## Exercise details
Write the data out again exactly, dropping any images it holds.

## Information supplied
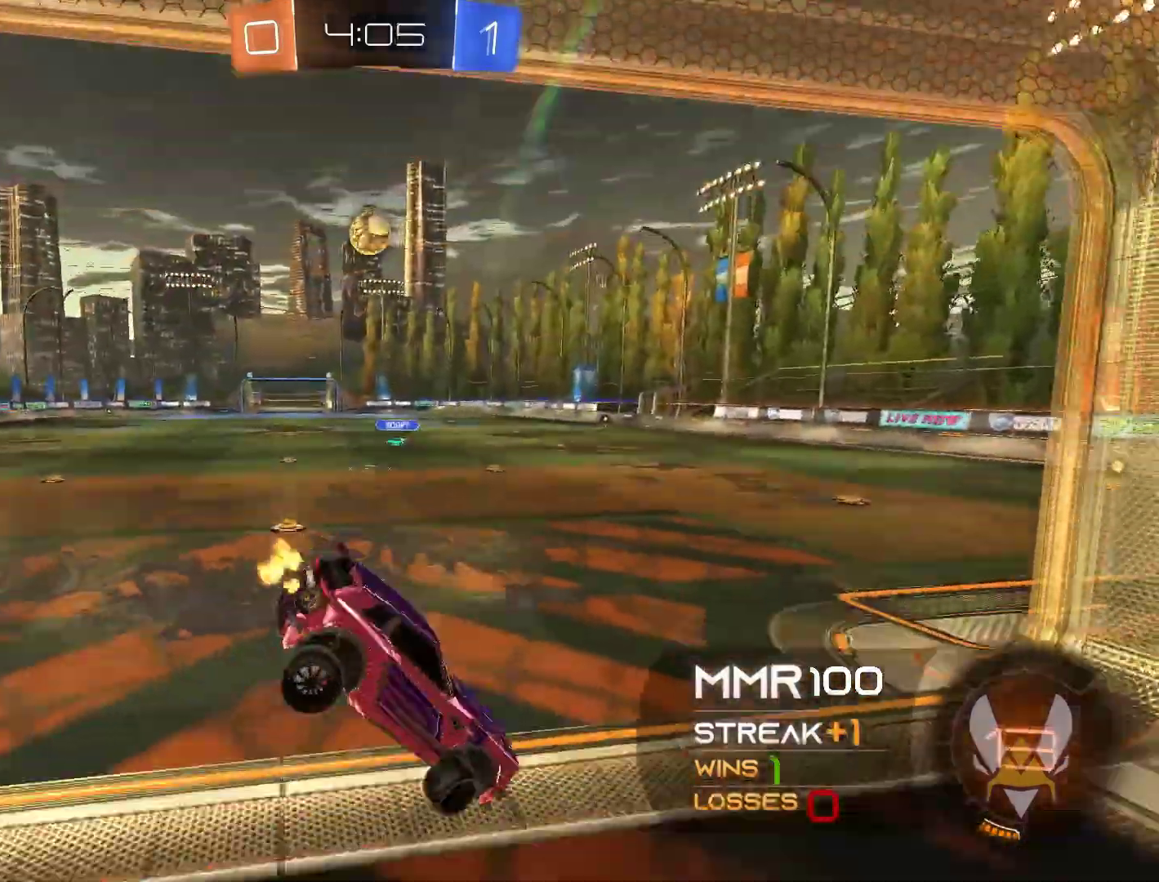
{"buttons": ["R2"], "left_stick": "left", "right_stick": "center", "events": []}
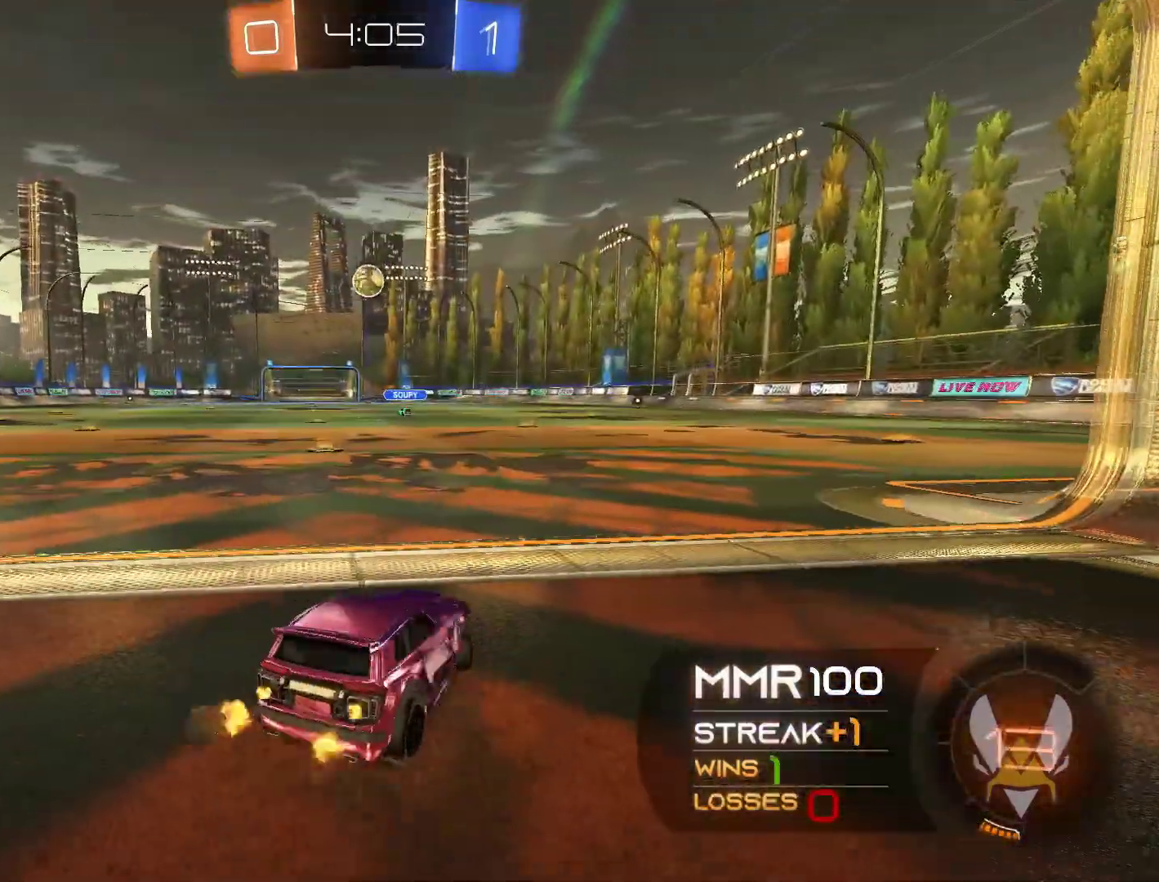
{"buttons": ["R2"], "left_stick": "center", "right_stick": "center", "events": [[300, "left_stick", "center"]]}
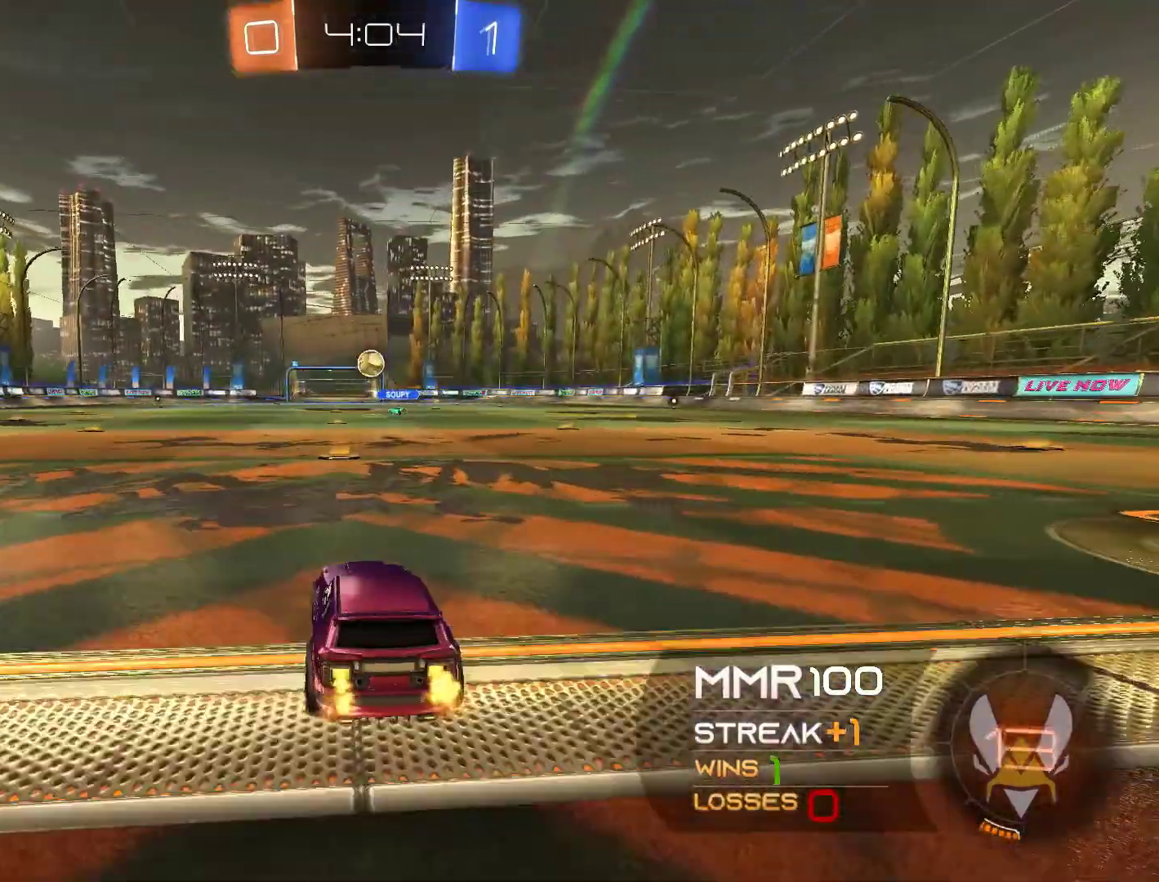
{"buttons": ["R2"], "left_stick": "center", "right_stick": "center", "events": []}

## Exercise result
{"buttons": ["R2"], "left_stick": "left", "right_stick": "center", "events": []}
{"buttons": ["R2"], "left_stick": "center", "right_stick": "center", "events": [[300, "left_stick", "center"]]}
{"buttons": ["R2"], "left_stick": "center", "right_stick": "center", "events": []}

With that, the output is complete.